Could you provide a source/link for the “forced log in to Facebook” example?
So, I recently got this job that basically requires me to stalk people on the internet. NSA, you’re thinking? Social media? Nope. Insurance. I can trace families based on nothing but obituaries, intellius.com profiles, and geneologybank. And I am actually doing this to GIVE people money, even if not very much. Anyway, my point is: tracking people pre-internet was actually not that difficult, if you were the kind of family who had an obit printed naming the surviving relatives. And many people were. I seriously hand out a thousand or so bucks a day based on who the times-picayune identified as your next of kin.
My point being, it is the tendency of human beings to create and reward social networks. Twenty years from now, whatever new college grad has my job will be sending beneficiary search letters based on facebook profiles. NBD.
While this is an excellent article, can we please get intelligent writers to knock off the harmful analogies? Obesity =/= overeating, and overeating=/= obesity.
Literally — you keep using that word. I do not think it means what you think it means.
MadLogician @5: Fixed, thanks!
This is a fantastic read, Cory. I was wondering if I can translate it into spanish and post it in my blog? Is the article under CC license? Thank you for your reply!
This article seems rather confused in what it wants to argue and makes the major error of conflating two very different issues because they both are connected to privacy.
On the one hand, it discusses the problems of our cultural norms for how we use social media being somewhat lax on the issue of controlling the release of online information. Cory wants us to believe that this is because the interest of the social media giants like Facebook is to provide targeted ads for us. But it forgets that advertisers want data from Facebook in a very different way to other people. They are not concerned with finding out about one particular individual and could not in fact care less. Rather, all they want is to identify a market for their services. So, it is in no way connected to Facebook’s self interest whether or not people reveal enormous amounts of online information to strangers – they are perfectly happy if people reveal it only to friends, so long as it is on their servers. But of course, it is easier to play the demagogue and appeal to popular fears of “billionaire voyeurs” even when they are not actually interested in causing the problems Cory writes about. Until advertisers start auctioning to third parties the information they have on a specific individual they sell to, the above issue is moot.

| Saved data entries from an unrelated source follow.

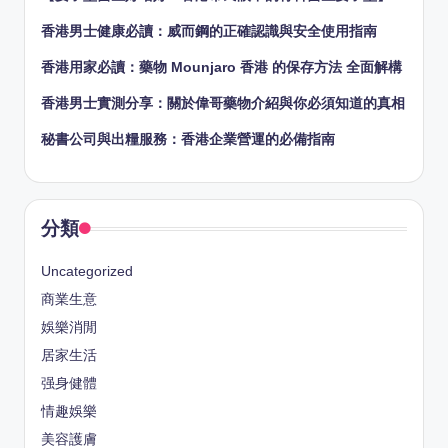
香港男士健康必讀：威而鋼的正確認識與安全使用指南
香港用家必讀：藥物 Mounjaro 香港 的保存方法 全面解構
香港男士實測分享：關於偉哥藥物介紹與你必須知道的真相
秘書公司與出糧服務：香港企業營運的必備指南
分類
Uncategorized
商業生意
娛樂消閒
居家生活
强身健體
情趣娛樂
美容護膚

(To be clear, I’m not claiming that the issue of how much advertisers know about us isn’t a problem, but it’s certainly not the same concern as what this article spends all of its time complaining about.)
And it seems fairly clear, judging by the fact that awareness of the problems of online privacy is widespread but conversations about it have little currency amongst the general population, that people are by and large happy with their control of these matters. For every individual deactivating their Facebook account between uses, there are 20 who don’t.

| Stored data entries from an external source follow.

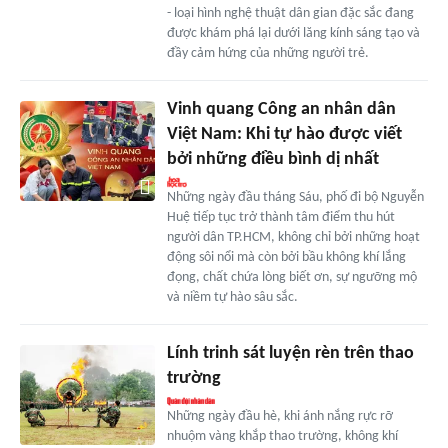
- loại hình nghệ thuật dân gian đặc sắc đang
được khám phá lại dưới lăng kính sáng tạo và
đầy cảm hứng của những người trẻ.
Vinh quang Công an nhân dân
Việt Nam: Khi tự hào được viết
bởi những điều bình dị nhất
Những ngày đầu tháng Sáu, phố đi bộ Nguyễn
Huệ tiếp tục trở thành tâm điểm thu hút
người dân TP.HCM, không chỉ bởi những hoạt
động sôi nổi mà còn bởi bầu không khí lắng
đọng, chất chứa lòng biết ơn, sự ngưỡng mộ
và niềm tự hào sâu sắc.
Lính trinh sát luyện rèn trên thao
trường
Những ngày đầu hè, khi ánh nắng rực rỡ
nhuộm vàng khắp thao trường, không khí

On the other hand, it goes into the problem of NSA surveillance. In this case we have a release of information in a manner completely counter to the implicit contract of using social media websites. When data is uploaded, users expect that they know who the recipients are. They realise that the company owning the servers will see it, advertisers will be aware of it and that their choice of privacy settings will specify who of the rest of us will come into contact with it. When government agencies tap into these systems and collect information, it does not matter how good your social norms for privacy (in the sense of privacy controls) are, but only whether or not your data is encrypted. The problem is distinctly *not* that “all their private data was being sucked out of their computers and into Facebook’s”, but rather that by legal intimidation, this data was being handed over quietly to a third party. No private body has the clout to do the same.
It’s very important to ensure that we separate these two discussions, because they warrant very different solutions.
The expression ‘scot-free’ has nothing to do with Scots, and doesn’t require an initial capital.